Jimmy flipped his wrist, causing his silver switchblade—the source of the odd yet familiar noise—to fold back in two before he slipped it into his pocket.

The guy hadn’t burst into ashes, as if he’d been incinerated with a flame hotter than any known to man, as he would have if he’d been a Nephilim. No. He’d turned to dust like a— I hadn’t a clue.

“What in hell was that?” I demanded.

“Could you be a little louder? I don’t think they heard you in Panama.”

“There’s no one here.”

“You’re wrong,” Jimmy said quietly, his gaze intent on something farther up the street.

The chill I’d felt earlier came back and gave me gooseflesh on my gooseflesh. When Sanducci moved into the road, I followed.

The sun was completely gone, the sky an icy gray. The streetlights hadn’t yet kicked in, so the figures at the outskirts of Cairo seemed to loom up from the ground, materializing out of nowhere. Hell, maybe they had.

“There are a few other signs of the Apocalypse I left out,” Jimmy said.

“I take it those are one of them?”

“Revenants.”

“And you left them out why?”

“There are thousands of signs, which come from just as many interpretations of prophecy. I can’t remember every one. And until they actually happen”—he spread his hands—“they’re just a theory.”

The crowd of shadows began to move forward. “These look a little more solid than a theory. What are revenants?”

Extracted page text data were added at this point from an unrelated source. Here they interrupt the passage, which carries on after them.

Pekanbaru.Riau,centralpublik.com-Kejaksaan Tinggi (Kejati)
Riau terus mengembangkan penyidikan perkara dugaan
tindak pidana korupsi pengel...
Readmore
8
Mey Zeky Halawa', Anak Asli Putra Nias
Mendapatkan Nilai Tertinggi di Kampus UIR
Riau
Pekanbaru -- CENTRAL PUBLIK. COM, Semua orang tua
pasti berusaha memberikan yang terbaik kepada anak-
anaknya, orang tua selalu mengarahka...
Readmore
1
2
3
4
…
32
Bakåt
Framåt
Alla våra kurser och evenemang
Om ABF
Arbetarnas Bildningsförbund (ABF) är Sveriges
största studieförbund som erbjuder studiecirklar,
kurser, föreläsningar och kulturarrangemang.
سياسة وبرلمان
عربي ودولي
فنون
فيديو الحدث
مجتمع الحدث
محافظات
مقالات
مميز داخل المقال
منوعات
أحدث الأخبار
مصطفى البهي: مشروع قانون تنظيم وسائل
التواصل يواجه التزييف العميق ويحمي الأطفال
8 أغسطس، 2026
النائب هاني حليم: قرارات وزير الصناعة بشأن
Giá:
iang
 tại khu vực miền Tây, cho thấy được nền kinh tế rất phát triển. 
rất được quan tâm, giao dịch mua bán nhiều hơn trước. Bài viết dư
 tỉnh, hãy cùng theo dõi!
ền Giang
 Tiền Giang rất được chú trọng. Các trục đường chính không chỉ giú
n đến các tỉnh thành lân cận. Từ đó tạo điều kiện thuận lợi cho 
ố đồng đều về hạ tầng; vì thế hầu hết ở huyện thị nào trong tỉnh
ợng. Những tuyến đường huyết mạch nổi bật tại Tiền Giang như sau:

“ ‘When hell is full,’ ” Jimmy quoted, “ ‘the dead will walk the earth.’ ”

“Revelation?”

“George Romero. Dawn of the Dead.”

“They’re zombies?” I thought of the graves spilling upward as the Phoenix sprinted over them.

“Kind of.” At my evil glare he continued. “They’re a special type. Not your garden-variety zombie or they’d be decaying all over the place.”

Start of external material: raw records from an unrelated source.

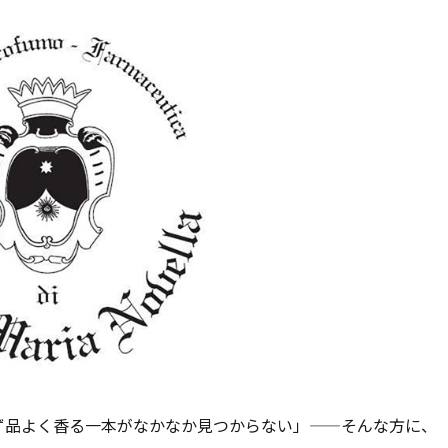
ず品よく香る一本がなかなか見つからない」——そんな方に、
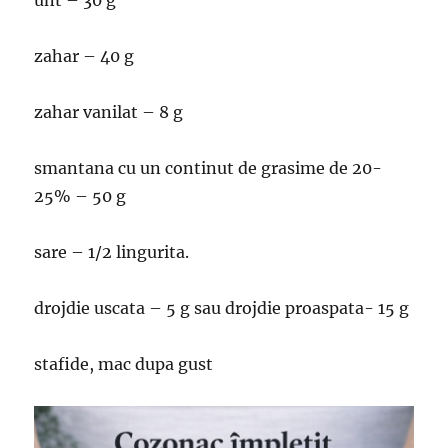
unt – 30 g
zahar – 40 g
zahar vanilat – 8 g
smantana cu un continut de grasime de 20-
25% – 50 g
sare – 1/2 lingurita.
drojdie uscata – 5 g sau drojdie proaspata- 15 g
stafide, mac dupa gust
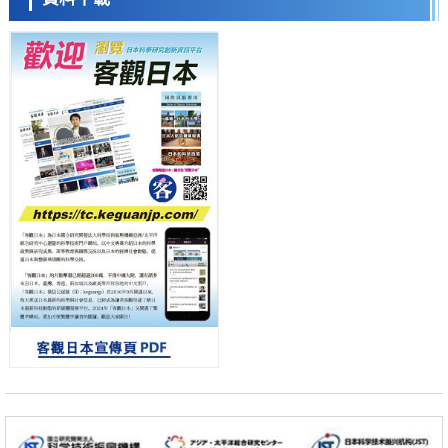
迥異之謎
科學研究
神戶大學確認口服癌症疫苗B440單藥給藥的安全性，在轉移性尿路上皮
癌患者中開展臨床試驗
日本科學未來館 科學交
政策
流員
日本發布《令和8年版科學技術與創新白皮書》，解讀第七期基本計畫
首年度政策方向
科學研究
東京大學發現可誘導細胞死亡的新型信使物質
科學研究
東京都健康長壽醫療中心跨器官揭示衰老過程中的糖鏈變化
小岩井忠道
瀧川 進
戴維
科學研究
產總研無需石油利用松脂製備石墨前驅體，可作為電池電極材料
政策
日本內閣會議通過《2026年綜合創新戰略》，將統籌推進科學研究與成
果轉化
科學研究
廣島大學發現EB病毒致病的淋巴瘤等相關疾病治療新線索，聚焦CD80
抗體治療可行性
科學研究
東京大學調查300多人MRI圖像發現精神分裂症患者腦部外形特徵——
蒼白球外節部體積增大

“But they’re not Nephilim.”

“Nephilim turn to ashes, and zombies—”

“Turn to dust,” I finished.

“Uh-huh. They’re dead, not demonic.”

“How’d you know what he was?”

“Wasn’t sure. Had to stick him and see.”

“What if he’d been a person?” I snapped.

“He definitely wasn’t a person. I knew that much.”

“How?”

“Can’t you feel them?”

He jerked his chin toward the advancing shades, which appeared to have increased greatly in number in the few seconds we’d been chatting.

That buzzing I’d sensed earlier, which I’d thought was too much silence or cancer vibes spreading from the power lines, I now recognized as the hum of supernatural entities—a lot of them.

A scuffle behind us and I spun, only to discover that there were even more revenants closing in from the rear. My knife was in my hand, and I didn’t remember how it had gotten there; I was just glad that it had.

I pressed my back to Jimmy’s. “How’d you kill the first one?”

I knew there’d been a silver knife, pointy end into the revenant, but when killing supernatural boogies, where the knife went was sometimes as important as there being a knife at all.

“Silver straight through the heart.”

“Heart only?”

“Yes.”

“Shit,” I muttered. Hitting the heart dead on isn’t as easy as it sounds, especially when you’re outnumbered a helluva lot to two.

“Do you want to surrender first?” Jimmy asked. “Or should I?”